Job 1:
Edit the dialog act notebook by copying it from the line that has "from daseg import" and stopping after "dataset = DialogActCorpus.from_swda_path('deps/swda/swda')". Write "SwdaCorpus" in place of every "DialogActCorpus".
Job 2:
Resume the dialog act corpus notebook after its final line.

Text under study:
|---|
In [7]:
from pathlib import Path

import pandas as pd

from daseg import DialogActCorpus
from daseg.data import to_transformers_ner_dataset

%load_ext autoreload
%autoreload 2

In [None]:
dataset = DialogActCorpus.from_swda_path('deps/swda/swda')

In [None]:
dataset.calls[182].render();

In [None]:
call_ids = dataset.call_ids
calls = dataset.calls
call = dataset.calls[0]
call[:10]

In [None]:
texts_by_act = dataset.acts_with_examples()

In [None]:
len(texts_by_act.keys()), texts_by_act.keys()

In [None]:
acts = set(texts_by_act.keys())

In [None]:
original_acts = set(Path('/Users/pzelasko/jhu/da/swda-dialog-act-list').read_text().split('\n')[:-1])  # empty line

In [None]:
len(original_acts)

In [None]:
acts - original_acts

In [None]:
len(acts)

In [None]:
original_acts - acts

In [None]:
len(original_acts & acts)

In [None]:
pd.Series({act: len(texts) for act, texts in texts_by_act.items()}).sort_values().plot.barh(figsize=(10, 12), logx=True)

In [None]:
texts_by_act['Hedge']

## Number of turns distribution

In [None]:
sum(map(len, texts_by_act.values()))

In [None]:
pd.Series([len(call) for call in calls]).hist()

## Word length distribution

In [None]:
special_symbols = dataset.special_symbols()
len(special_symbols)

In [None]:
words_len_dist = pd.Series([sum(len(u.split()) for u, _, _, _ in call) for call in calls])
|---|
(Stored data)
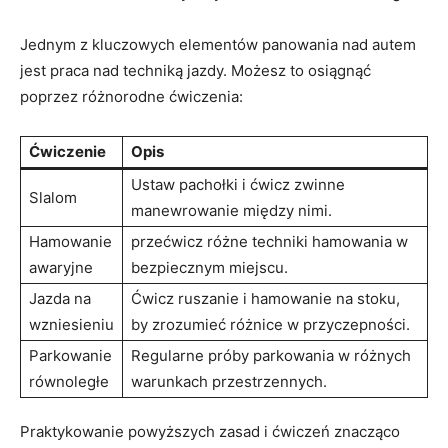
Jednym z ⁤kluczowych ⁤elementów panowania nad ​autem​
jest praca​ nad techniką jazdy. Możesz to osiągnąć
poprzez różnorodne ⁤ćwiczenia:
Ćwiczenie
Opis
Ustaw pachołki i ćwicz zwinne
Slalom
manewrowanie między nimi.
Hamowanie
przećwicz różne techniki hamowania w
awaryjne
⁢bezpiecznym miejscu.
Jazda na
Ćwicz ruszanie i​ hamowanie na stoku,
wzniesieniu
by zrozumieć różnice w przyczepności.
Parkowanie
Regularne próby parkowania w różnych
równoległe
warunkach przestrzennych.
Praktykowanie powyższych zasad ⁣i ćwiczeń znacząco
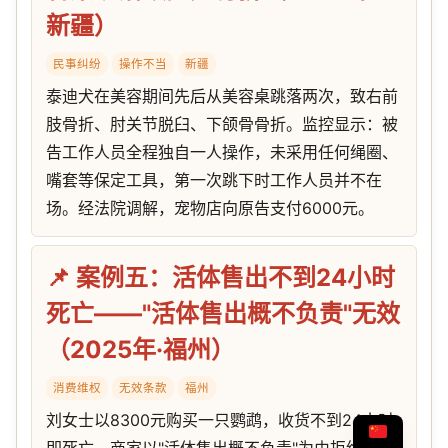
新疆）
民事纠纷
操作不当
新疆
泰迪犬在美容期间先后从美容桌跳落两次，致右前
肢骨折、肘关节脱臼、下颌骨骨折。监控显示：被
告工作人员全程独自一人操作，未采用任何绳圈、
嘴套等保定工具，第一次跳下时工作人员并不在
场。经法院调解，宠物店向原告支付6000元。
📌 案例五：活体售出不到24小时
死亡——"活体售出概不负责"无效
（2025年·福州）
消费维权
无效条款
福州
刘女士以8300元购买一只鹦鹉，收货不到24小时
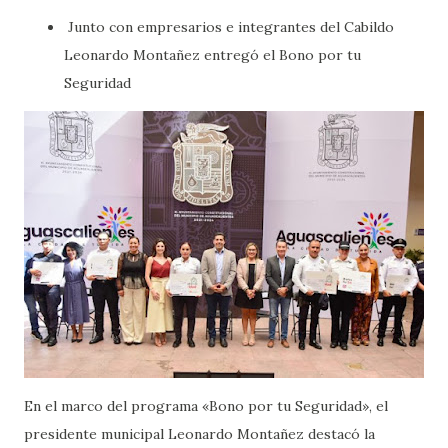
Junto con empresarios e integrantes del Cabildo
Leonardo Montañez entregó el Bono por tu
Seguridad
En el marco del programa «Bono por tu Seguridad», el
presidente municipal Leonardo Montañez destacó la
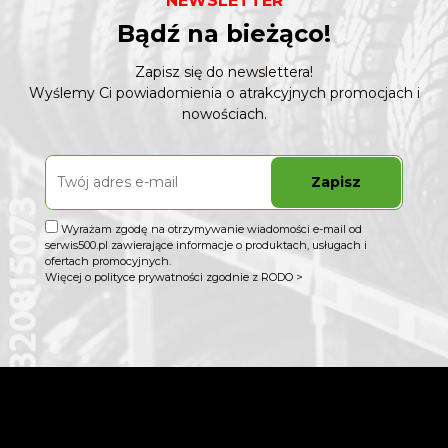
NEWSLETTER
Bądź na bieżąco!
Zapisz się do newslettera!
Wyślemy Ci powiadomienia o atrakcyjnych promocjach i
nowościach.
Zapisz
Wyrażam zgodę na otrzymywanie wiadomości e-mail od
serwis500.pl zawierające informacje o produktach, usługach i
ofertach promocyjnych.
Więcej o polityce prywatności zgodnie z RODO >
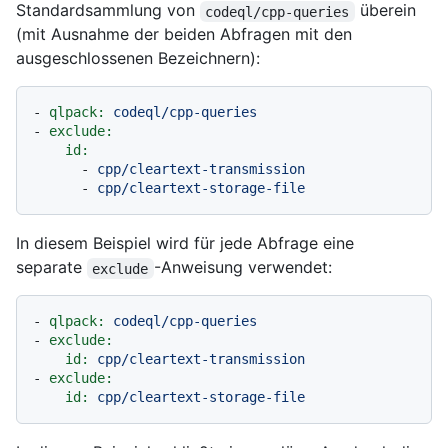
Standardsammlung von
überein
codeql/cpp-queries
(mit Ausnahme der beiden Abfragen mit den
ausgeschlossenen Bezeichnern):
-
qlpack:
codeql/cpp-queries
-
exclude:
id:
-
cpp/cleartext-transmission
-
cpp/cleartext-storage-file
In diesem Beispiel wird für jede Abfrage eine
separate
-Anweisung verwendet:
exclude
-
qlpack:
codeql/cpp-queries
-
exclude:
id:
cpp/cleartext-transmission
-
exclude:
id:
cpp/cleartext-storage-file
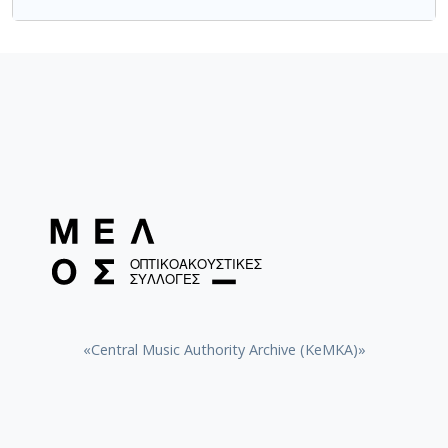
«Central Music Authority Archive (KeMKA)»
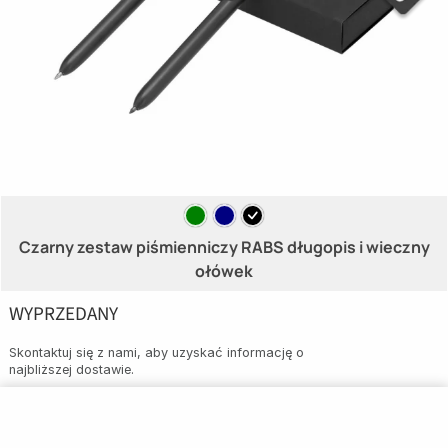
Czarny zestaw piśmienniczy RABS długopis i wieczny
ołówek
WYPRZEDANY
Skontaktuj się z nami, aby uzyskać informację o
najbliższej dostawie.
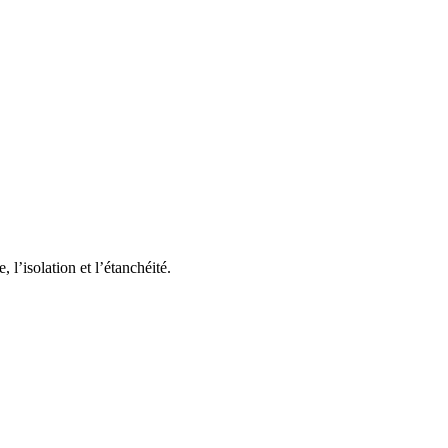
l’isolation et l’étanchéité.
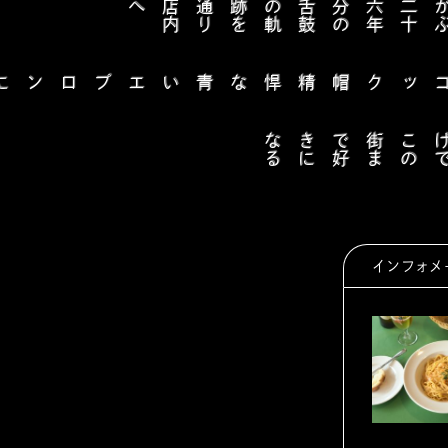
へ
陽をうけるヨットの帆のように眩しいコック帽
る
インフォメ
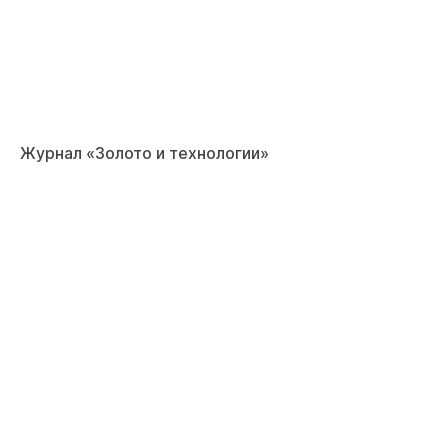
Журнал «Золото и технологии»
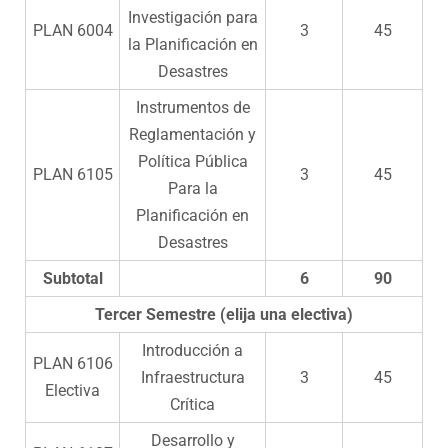
Investigación para
PLAN 6004
3
45
la Planificación en
Desastres
Instrumentos de
Reglamentación y
Política Pública
PLAN 6105
3
45
Para la
Planificación en
Desastres
Subtotal
6
90
Tercer Semestre (elija una electiva)
Introducción a
PLAN 6106
Infraestructura
3
45
Electiva
Crítica
Desarrollo y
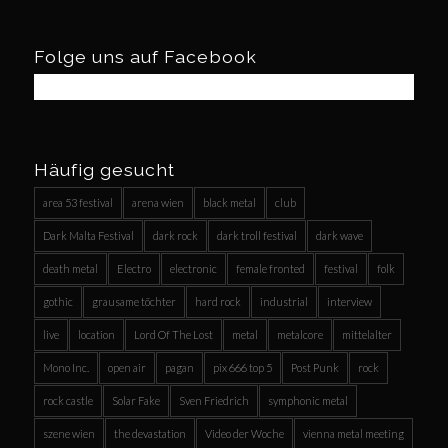
Folge uns auf Facebook
Häufig gesucht
area 53 festival
arena wien
black metal
club
Dark Malta Festival
dark rock
dark troll festival
dark wave
death metal
Electro
electronic
female fronted
festival
folk
gothic
grausame töchter
hard rock
industrial
interview
live
location
Lord Of The Lost
metal
metalcore
mittelalter
Mono Inc.
open air
pagan
pix 666 top 5
Post Punk
rock
rock castle
Solar Fake
Sven Friedrich
symphonic metal
szene wien
the devastation
Video der Woche
vienna metal meeting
|---|
Task result 1:
from daseg import SwdaCorpus
from daseg.data import to_transformers_ner_dataset

%load_ext autoreload
%autoreload 2

In [None]:
dataset = SwdaCorpus.from_swda_path('deps/swda/swda')

Task result 2:
In [None]:
words_len_dist.hist()

In [None]:
to_transformers_ner_dataset(calls[1073], special_symbols)[:20]

In [None]:
if False:
    for split_name, split_dataset in dataset.train_dev_test_split().items():
        split_dataset.dump_for_transformers_ner(f'deps/transformers/examples/ner/{split_name}.txt.tmp')
else:
    print("DATASETS NOT WRITTEN TO DISK")

# Visualize

In [None]:
call[:20]

In [None]:
call.render(max_turns=20)

# Train the model / Predict

Refer to `run_da.sh` for this purpose. 

# Read model predictions

In [None]:
#preds_path = '/home/pzelasko/transformers/examples/ner/swda-xlmroberta-kosher-split-t43/test_predictions.txt'
preds_path = '/home/pzelasko/daseg/deps/transformers/examples/ner/xlnet-v1/test_predictions.txt'
calls = SwdaDataset.from_transformers_predictions(preds_path)

## Render model predictions

In [None]:
idx = 7

In [None]:
calls.calls[idx].render(max_turns=None)

# Inference

In [None]:
eval_dset = dataset.train_dev_test_split()['test']

In [1]:
#model_dir = 'deps/transformers/examples/ner/xlnet-v1/'
#model_dir = '/Users/pzelasko/jhu/da/xlnet-v1/'
#model_dir = '/Users/pzelasko/jhu/da/xlnet-t46-textnorm/'
#model_dir = '/Users/pzelasko/jhu/da/longformer-t42-submission'
model_dir = '/Users/pzelasko/jhu/da/09-01-2020-tacl-submission-models/longformer_swda_dialog_nolower_basic_42/checkpointepoch=8.ckpt'

In [2]:
from daseg import TransformerModel
model = TransformerModel.from_path(model_dir)

  from tqdm.autonotebook import tqdm


In [None]:
eval_dset_vl = None

In [3]:
vl_root = '/Users/pzelasko/jhu/voicelab/bncdata/'

In [11]:
texts = {p.name: p.read_text().splitlines() for p in Path(vl_root).glob('*.txt')}
    

In [17]:
next(iter(texts.items()))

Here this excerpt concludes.